:: Text extract ::

Search code examples
pythontreenltkpprint

How can I pretty print a nltk tree object?


I want to view if the result below is what I need in a visual way:

import nltk 
sentence = [("the", "DT"), ("little", "JJ"), ("yellow", "JJ"), ("dog", "NN"), ("barked","VBD"), ("at", "IN"), ("the", "DT"), ("cat", "NN")]

pattern = """NP: {<DT>?<JJ>*<NN>}
VBD: {<VBD>}
IN: {<IN>}"""
NPChunker = nltk.RegexpParser(pattern) 
result = NPChunker.parse(sentence)

source: https://stackoverflow.com/a/31937278/3552975

I don't why I cannot pretty_print the result.

result.pretty_print()

The error reads that TypeError: not all arguments converted during string formatting. I use Python3.5, nltk3.3.


Solution

  • If you're looking for a bracketed parse output, you can use Tree.pprint():

    >>> import nltk 
    >>> sentence = [("the", "DT"), ("little", "JJ"), ("yellow", "JJ"), ("dog", "NN"), ("barked","VBD"), ("at", "IN"), ("the", "DT"), ("cat", "NN")]
    >>> 
    >>> pattern = """NP: {<DT>?<JJ>*<NN>}
    ... VBD: {<VBD>}
    ... IN: {<IN>}"""
    >>> NPChunker = nltk.RegexpParser(pattern) 
    >>> result = NPChunker.parse(sentence)
    >>> result.pprint()
    (S
      (NP the/DT little/JJ yellow/JJ dog/NN)
      (VBD barked/VBD)
      (IN at/IN)
      (NP the/DT cat/NN))
    

    But most probably you're looking for

                                 S                                      
                _________________|_____________________________          
               NP                        VBD       IN          NP       
       ________|_________________         |        |      _____|____     
    the/DT little/JJ yellow/JJ dog/NN barked/VBD at/IN the/DT     cat/NN
    

    Lets dig into the code from the Tree.pretty_print() https://github.com/nltk/nltk/blob/develop/nltk/tree.py#L692 :

    def pretty_print(self, sentence=None, highlight=(), stream=None, **kwargs):
        """
        Pretty-print this tree as ASCII or Unicode art.
        For explanation of the arguments, see the documentation for
        `nltk.treeprettyprinter.TreePrettyPrinter`.
        """
        from nltk.treeprettyprinter import TreePrettyPrinter
        print(TreePrettyPrinter(self, sentence, highlight).text(**kwargs),
              file=stream)
    

    It's creating a TreePrettyPrinter object, https://github.com/nltk/nltk/blob/develop/nltk/treeprettyprinter.py#L50

    class TreePrettyPrinter(object):
        def __init__(self, tree, sentence=None, highlight=()):
            if sentence is None:
                leaves = tree.leaves()
                if (leaves and not any(len(a) == 0 for a in tree.subtrees())
                        and all(isinstance(a, int) for a in leaves)):
                    sentence = [str(a) for a in leaves]
                else:
                    # this deals with empty nodes (frontier non-terminals)

:: What you will do ::
1. In the thread on pretty-printing an nltk tree, which versions of Python and nltk does the asker use?
2. Mark each statement yes or no against the thread on pretty-printing an nltk tree, quoting the words that decide it: (a) The asker's call to pretty_print raises a TypeError. (b) Tree.pprint() gives a bracketed parse output. (c) Tree.pretty_print() creates a TreeFormatter object.
3. Extend the thread on pretty-printing an nltk tree, picking up after its last line.

:: Dataset content ::
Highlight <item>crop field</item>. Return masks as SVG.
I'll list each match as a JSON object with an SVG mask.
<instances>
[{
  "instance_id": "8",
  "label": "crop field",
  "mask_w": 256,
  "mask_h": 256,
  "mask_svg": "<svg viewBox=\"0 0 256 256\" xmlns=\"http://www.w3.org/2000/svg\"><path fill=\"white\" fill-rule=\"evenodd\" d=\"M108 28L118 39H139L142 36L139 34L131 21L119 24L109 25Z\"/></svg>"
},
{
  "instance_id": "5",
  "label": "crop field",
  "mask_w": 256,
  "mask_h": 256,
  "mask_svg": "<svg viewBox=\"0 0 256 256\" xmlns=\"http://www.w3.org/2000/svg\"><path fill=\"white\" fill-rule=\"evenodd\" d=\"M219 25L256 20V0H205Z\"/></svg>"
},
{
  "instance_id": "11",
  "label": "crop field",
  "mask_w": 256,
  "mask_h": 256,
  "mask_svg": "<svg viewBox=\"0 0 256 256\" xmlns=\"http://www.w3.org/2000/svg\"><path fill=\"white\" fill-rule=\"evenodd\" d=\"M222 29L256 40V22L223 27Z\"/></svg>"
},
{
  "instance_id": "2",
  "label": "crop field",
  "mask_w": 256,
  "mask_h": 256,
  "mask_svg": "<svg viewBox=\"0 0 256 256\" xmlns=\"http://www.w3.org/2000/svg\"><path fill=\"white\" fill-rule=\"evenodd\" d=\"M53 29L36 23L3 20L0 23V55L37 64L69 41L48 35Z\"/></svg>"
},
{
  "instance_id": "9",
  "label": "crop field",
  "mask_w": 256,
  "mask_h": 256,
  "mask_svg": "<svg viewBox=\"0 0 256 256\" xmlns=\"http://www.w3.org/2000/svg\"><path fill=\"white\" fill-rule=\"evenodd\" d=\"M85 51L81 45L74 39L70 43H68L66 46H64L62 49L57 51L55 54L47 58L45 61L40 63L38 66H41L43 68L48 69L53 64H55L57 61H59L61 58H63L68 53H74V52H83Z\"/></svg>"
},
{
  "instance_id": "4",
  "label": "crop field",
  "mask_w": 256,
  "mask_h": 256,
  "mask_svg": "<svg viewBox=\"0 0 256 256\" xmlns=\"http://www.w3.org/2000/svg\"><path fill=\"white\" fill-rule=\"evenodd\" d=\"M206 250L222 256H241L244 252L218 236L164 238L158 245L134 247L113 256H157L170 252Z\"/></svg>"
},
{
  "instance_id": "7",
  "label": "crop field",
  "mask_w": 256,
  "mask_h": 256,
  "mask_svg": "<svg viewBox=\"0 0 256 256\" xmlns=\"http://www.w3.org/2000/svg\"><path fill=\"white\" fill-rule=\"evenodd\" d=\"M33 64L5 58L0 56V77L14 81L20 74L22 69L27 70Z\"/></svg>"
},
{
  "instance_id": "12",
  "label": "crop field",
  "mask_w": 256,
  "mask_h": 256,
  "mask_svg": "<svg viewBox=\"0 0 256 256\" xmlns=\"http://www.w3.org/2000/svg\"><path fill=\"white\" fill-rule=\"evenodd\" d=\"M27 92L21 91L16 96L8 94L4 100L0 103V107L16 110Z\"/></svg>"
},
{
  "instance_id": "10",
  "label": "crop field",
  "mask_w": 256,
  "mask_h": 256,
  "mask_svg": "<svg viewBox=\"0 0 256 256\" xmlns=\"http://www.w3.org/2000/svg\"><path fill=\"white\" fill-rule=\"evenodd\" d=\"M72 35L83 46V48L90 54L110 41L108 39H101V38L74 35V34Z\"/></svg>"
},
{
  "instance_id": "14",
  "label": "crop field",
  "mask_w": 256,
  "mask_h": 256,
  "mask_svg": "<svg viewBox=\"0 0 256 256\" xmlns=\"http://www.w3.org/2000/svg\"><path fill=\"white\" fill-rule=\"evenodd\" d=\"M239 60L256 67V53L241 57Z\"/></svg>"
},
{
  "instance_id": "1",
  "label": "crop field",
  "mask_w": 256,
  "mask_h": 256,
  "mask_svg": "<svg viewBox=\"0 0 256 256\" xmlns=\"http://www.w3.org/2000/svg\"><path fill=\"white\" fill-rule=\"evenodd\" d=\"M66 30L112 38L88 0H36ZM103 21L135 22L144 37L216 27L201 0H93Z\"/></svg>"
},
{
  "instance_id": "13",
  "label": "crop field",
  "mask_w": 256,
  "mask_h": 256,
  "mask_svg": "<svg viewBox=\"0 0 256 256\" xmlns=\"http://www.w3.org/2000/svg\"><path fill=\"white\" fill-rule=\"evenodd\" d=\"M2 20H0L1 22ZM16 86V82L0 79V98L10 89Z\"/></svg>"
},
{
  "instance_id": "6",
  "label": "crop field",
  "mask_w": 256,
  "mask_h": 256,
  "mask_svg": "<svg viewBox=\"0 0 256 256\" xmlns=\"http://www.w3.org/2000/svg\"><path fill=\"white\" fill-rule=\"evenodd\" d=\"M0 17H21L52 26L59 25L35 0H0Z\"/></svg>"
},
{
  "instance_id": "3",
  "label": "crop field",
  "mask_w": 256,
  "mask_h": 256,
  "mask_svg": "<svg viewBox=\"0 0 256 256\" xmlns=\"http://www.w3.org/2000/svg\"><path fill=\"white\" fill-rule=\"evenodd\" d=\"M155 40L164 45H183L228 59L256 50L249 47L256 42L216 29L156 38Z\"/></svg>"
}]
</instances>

:: Answers below ::
1. Python 3.5 and nltk 3.3.

2.
(a) Yes: "The error reads that TypeError: not all arguments converted during string formatting."
(b) Yes: "If you're looking for a bracketed parse output, you can use Tree.pprint()"
(c) No: "It's creating a TreePrettyPrinter object"

3.
                    # and multiple/mixed terminals under non-terminals.
                    tree = tree.copy(True)
                    sentence = []
                    for a in tree.subtrees():
                        if len(a) == 0:
                            a.append(len(sentence))
                            sentence.append(None)
                        elif any(not isinstance(b, Tree) for b in a):
                            for n, b in enumerate(a):
                                if not isinstance(b, Tree):
                                    a[n] = len(sentence)
                                    sentence.append('%s' % b)
            self.nodes, self.coords, self.edges, self.highlight = self.nodecoords(
                    tree, sentence, highlight)
    

    And it looks like the line raising the error is sentence.append('%s' % b) https://github.com/nltk/nltk/blob/develop/nltk/treeprettyprinter.py#L97

    Question is why did it raise a TypeError?

    TypeError: not all arguments converted during string formatting
    

    If we look carefully, it looks let we can use print('%s' % b) for most basic python types

    # String
    >>> x = 'abc'
    >>> type(x)
    <class 'str'>
    >>> print('%s' % x)
    abc
    
    # Integer
    >>> x = 123
    >>> type(x)
    <class 'int'>
    >>> print('%s' % x)
    123
    
    # Float 
    >>> x = 1.23
    >>> type(x)
    <class 'float'>
    >>> print('%s' % x)
    1.23
    
    # Boolean
    >>> x = True
    >>> type(x)
    <class 'bool'>
    >>> print('%s' % x)
    True
    

    Surprisingly, it even works on list!

    >>> x = ['abc', 'def']
    >>> type(x)
    <class 'list'>
    >>> print('%s' % x)
    ['abc', 'def']
    

    But it got stymied by tuple!!

    >>> x = ('DT', 123)
    >>> x = ('abc', 'def')
    >>> type(x)
    <class 'tuple'>
    >>> print('%s' % x)
    Traceback (most recent call last):
      File "<stdin>", line 1, in <module>
    TypeError: not all arguments converted during string formatting
    

    So if we go back to the code at https://github.com/nltk/nltk/blob/develop/nltk/treeprettyprinter.py#L95

    if not isinstance(b, Tree):
        a[n] = len(sentence)
        sentence.append('%s' % b)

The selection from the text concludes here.